━━━ PROVIDED INFORMATION
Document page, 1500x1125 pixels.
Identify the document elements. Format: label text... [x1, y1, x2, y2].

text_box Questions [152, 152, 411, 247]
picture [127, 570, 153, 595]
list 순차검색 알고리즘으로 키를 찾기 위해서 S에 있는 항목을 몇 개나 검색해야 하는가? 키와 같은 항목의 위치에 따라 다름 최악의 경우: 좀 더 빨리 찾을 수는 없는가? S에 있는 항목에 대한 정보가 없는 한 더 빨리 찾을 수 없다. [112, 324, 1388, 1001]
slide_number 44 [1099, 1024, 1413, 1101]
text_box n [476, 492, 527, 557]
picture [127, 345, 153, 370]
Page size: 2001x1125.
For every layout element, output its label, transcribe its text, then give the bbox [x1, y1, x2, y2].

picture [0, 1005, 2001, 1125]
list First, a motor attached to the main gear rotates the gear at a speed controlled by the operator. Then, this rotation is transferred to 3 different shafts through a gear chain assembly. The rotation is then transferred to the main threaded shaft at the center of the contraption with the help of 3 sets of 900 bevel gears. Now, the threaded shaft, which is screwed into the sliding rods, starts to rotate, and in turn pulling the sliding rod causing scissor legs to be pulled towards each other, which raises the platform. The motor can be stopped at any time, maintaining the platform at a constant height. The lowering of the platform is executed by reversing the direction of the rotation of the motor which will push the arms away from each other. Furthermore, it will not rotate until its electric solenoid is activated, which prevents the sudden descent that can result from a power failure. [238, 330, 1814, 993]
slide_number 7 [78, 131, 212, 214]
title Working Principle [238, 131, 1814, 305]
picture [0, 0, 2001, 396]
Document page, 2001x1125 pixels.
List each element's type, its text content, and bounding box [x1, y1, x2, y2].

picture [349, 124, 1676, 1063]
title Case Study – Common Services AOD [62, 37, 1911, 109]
━━━━━━
*WORK REQUIRED*:
Would you write out the full listing exactly as given?

*TASK RESULT*:
Document page, 1500x1125 pixels.
Identify the document elements. Format: label text... [x1, y1, x2, y2].

text_box Questions [152, 152, 411, 247]
picture [127, 570, 153, 595]
list 순차검색 알고리즘으로 키를 찾기 위해서 S에 있는 항목을 몇 개나 검색해야 하는가? 키와 같은 항목의 위치에 따라 다름 최악의 경우: 좀 더 빨리 찾을 수는 없는가? S에 있는 항목에 대한 정보가 없는 한 더 빨리 찾을 수 없다. [112, 324, 1388, 1001]
slide_number 44 [1099, 1024, 1413, 1101]
text_box n [476, 492, 527, 557]
picture [127, 345, 153, 370]
Page size: 2001x1125.
For every layout element, output its label, transcribe its text, then give the bbox [x1, y1, x2, y2].

picture [0, 1005, 2001, 1125]
list First, a motor attached to the main gear rotates the gear at a speed controlled by the operator. Then, this rotation is transferred to 3 different shafts through a gear chain assembly. The rotation is then transferred to the main threaded shaft at the center of the contraption with the help of 3 sets of 900 bevel gears. Now, the threaded shaft, which is screwed into the sliding rods, starts to rotate, and in turn pulling the sliding rod causing scissor legs to be pulled towards each other, which raises the platform. The motor can be stopped at any time, maintaining the platform at a constant height. The lowering of the platform is executed by reversing the direction of the rotation of the motor which will push the arms away from each other. Furthermore, it will not rotate until its electric solenoid is activated, which prevents the sudden descent that can result from a power failure. [238, 330, 1814, 993]
slide_number 7 [78, 131, 212, 214]
title Working Principle [238, 131, 1814, 305]
picture [0, 0, 2001, 396]
Document page, 2001x1125 pixels.
List each element's type, its text content, and bounding box [x1, y1, x2, y2].

picture [349, 124, 1676, 1063]
title Case Study – Common Services AOD [62, 37, 1911, 109]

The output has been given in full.